До паспорта оставался месяц с лишним, когда Ирочку насмерть сбила машина. Все говорили - "несчастный случай" и закатывали глаза, а Вадик снова сжимал кулаки и хрустел зубами от бешенства. Какой там несчастный случай!. Это она, тетя Вера во всем виновата... Ирочка побежала на красный свет, чтобы успеть на автобус - из музыкальной школы домой, мама ужасно ругалась, если она опаздывала. Можно подумать, транспорт ходит каждые пять минут, ведь Ирочке приходилось добираться через весь город, с тремя пересадками. Ирочка жаловалась, что как-то раз опоздала домой на два часа из-за того, что трамваям отключили электричество, и мать не пускала ее в квартиру до самого утра. Это в декабре-то, когда на улице снег и минус пятнадцать... "Почему ты не пришла к нам?" - удивился Вадик. Ирочка смутилась и не ответила. Но Вадик и так понял - она не хотела "позорить мать перед людьми". После этого корчить траурные рожи и нагло врать про несчастный случай?..

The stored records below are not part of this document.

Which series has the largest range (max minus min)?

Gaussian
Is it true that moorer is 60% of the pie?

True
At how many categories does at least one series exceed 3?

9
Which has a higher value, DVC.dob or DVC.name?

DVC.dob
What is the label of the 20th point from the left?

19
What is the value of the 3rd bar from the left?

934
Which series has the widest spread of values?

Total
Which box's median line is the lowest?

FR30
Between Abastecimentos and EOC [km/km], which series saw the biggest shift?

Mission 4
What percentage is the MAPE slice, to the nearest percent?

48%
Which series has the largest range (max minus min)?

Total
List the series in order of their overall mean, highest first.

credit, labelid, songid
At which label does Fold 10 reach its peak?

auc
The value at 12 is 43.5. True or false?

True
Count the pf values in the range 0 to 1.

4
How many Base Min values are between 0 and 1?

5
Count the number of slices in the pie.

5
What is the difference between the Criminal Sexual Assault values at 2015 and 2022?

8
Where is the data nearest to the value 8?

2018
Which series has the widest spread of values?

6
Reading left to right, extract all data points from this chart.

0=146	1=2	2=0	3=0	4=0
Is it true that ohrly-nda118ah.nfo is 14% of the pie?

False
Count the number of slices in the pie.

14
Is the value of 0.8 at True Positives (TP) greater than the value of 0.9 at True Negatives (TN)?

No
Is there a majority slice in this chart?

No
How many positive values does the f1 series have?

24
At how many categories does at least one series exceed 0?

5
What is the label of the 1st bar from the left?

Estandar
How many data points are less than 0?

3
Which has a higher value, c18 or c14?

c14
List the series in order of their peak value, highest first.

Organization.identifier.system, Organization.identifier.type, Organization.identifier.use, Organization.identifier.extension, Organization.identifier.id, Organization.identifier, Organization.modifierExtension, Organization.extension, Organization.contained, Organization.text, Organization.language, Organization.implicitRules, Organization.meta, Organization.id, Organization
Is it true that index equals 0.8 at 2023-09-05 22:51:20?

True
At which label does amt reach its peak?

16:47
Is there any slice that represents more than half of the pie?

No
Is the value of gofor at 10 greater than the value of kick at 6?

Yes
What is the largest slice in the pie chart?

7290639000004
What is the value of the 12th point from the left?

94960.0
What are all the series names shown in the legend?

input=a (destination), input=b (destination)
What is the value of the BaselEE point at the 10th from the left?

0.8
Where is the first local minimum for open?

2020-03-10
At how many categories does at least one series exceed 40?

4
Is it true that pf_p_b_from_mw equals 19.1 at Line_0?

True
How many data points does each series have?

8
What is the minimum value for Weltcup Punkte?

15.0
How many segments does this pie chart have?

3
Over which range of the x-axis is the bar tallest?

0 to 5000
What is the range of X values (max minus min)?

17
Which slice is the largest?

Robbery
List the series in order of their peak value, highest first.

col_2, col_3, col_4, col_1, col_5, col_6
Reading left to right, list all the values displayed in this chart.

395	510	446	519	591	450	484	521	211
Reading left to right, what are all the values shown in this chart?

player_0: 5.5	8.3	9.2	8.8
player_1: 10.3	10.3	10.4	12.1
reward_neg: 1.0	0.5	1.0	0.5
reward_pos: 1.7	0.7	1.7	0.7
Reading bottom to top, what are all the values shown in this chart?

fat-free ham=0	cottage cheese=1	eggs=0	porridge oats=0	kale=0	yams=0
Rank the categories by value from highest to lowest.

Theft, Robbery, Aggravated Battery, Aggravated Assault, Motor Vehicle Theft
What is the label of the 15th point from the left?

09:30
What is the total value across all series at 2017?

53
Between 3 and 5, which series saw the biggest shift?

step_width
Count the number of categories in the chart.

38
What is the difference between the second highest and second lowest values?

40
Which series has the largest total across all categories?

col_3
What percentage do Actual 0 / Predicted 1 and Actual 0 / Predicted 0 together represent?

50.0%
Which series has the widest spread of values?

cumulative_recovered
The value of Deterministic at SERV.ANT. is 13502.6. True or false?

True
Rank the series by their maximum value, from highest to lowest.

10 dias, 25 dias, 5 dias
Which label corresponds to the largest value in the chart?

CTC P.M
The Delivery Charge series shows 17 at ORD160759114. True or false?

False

"Бессовестные, лживые твари", - думал Вадик и ненавидел их всех - и тетю Веру, и ее мужа, размазню и подкаблучника, которому родная дочь всю жизнь была до лампочки, но больше всего почему-то хотелось раздолбать это паскудное пианино, как-то слишком уж довольно оно скалилось, словно дразнило его - "ну что, братец, съел?"
Вадик кое-как высидел поминки, а на девять дней даже не явился. Тетя Вера обиделась на него, а за компанию и на маму, оказывается, сестры уже успели в очередной раз поругаться, и, скорее всего, снова из-за какой-нибудь дурацкой мелочи. Вадик пришел через две недели после похорон, честно отсидел в школе все семь уроков и пришел, как был - в школьной форме и с ранцем за спиной, - дверь открыла тетя Вера, по своему обыкновению раздраженная, с лиловыми пятнами на щеках, Вадик поздоровался вежливо и подумал - "боже мой, какая жаба", после чего молча отстранил оторопевшую тетку и прошел в кабинет дяди Саши. Вадик уже знал, где лежит дядисашин именной пистолет. Первую обойму он разрядил тетке в живот - глушителя не было, пришлось стрелять через декоративную подушечку, чтобы не слышали соседи. Тетя Вера попыталась что-то вякнуть, но Вадик заткнул ей рот первой пулей из запасной обоймы, а остальными - уже не стесняясь звона и грохота, - с наслаждением разнес в щепки похабную ухмылку звероподобного клавишного урода. Ирочка никогда не называла это чудовище "пианино", всегда говорила "инструмент", а Вадик сразу вспоминал книги про инквизицию.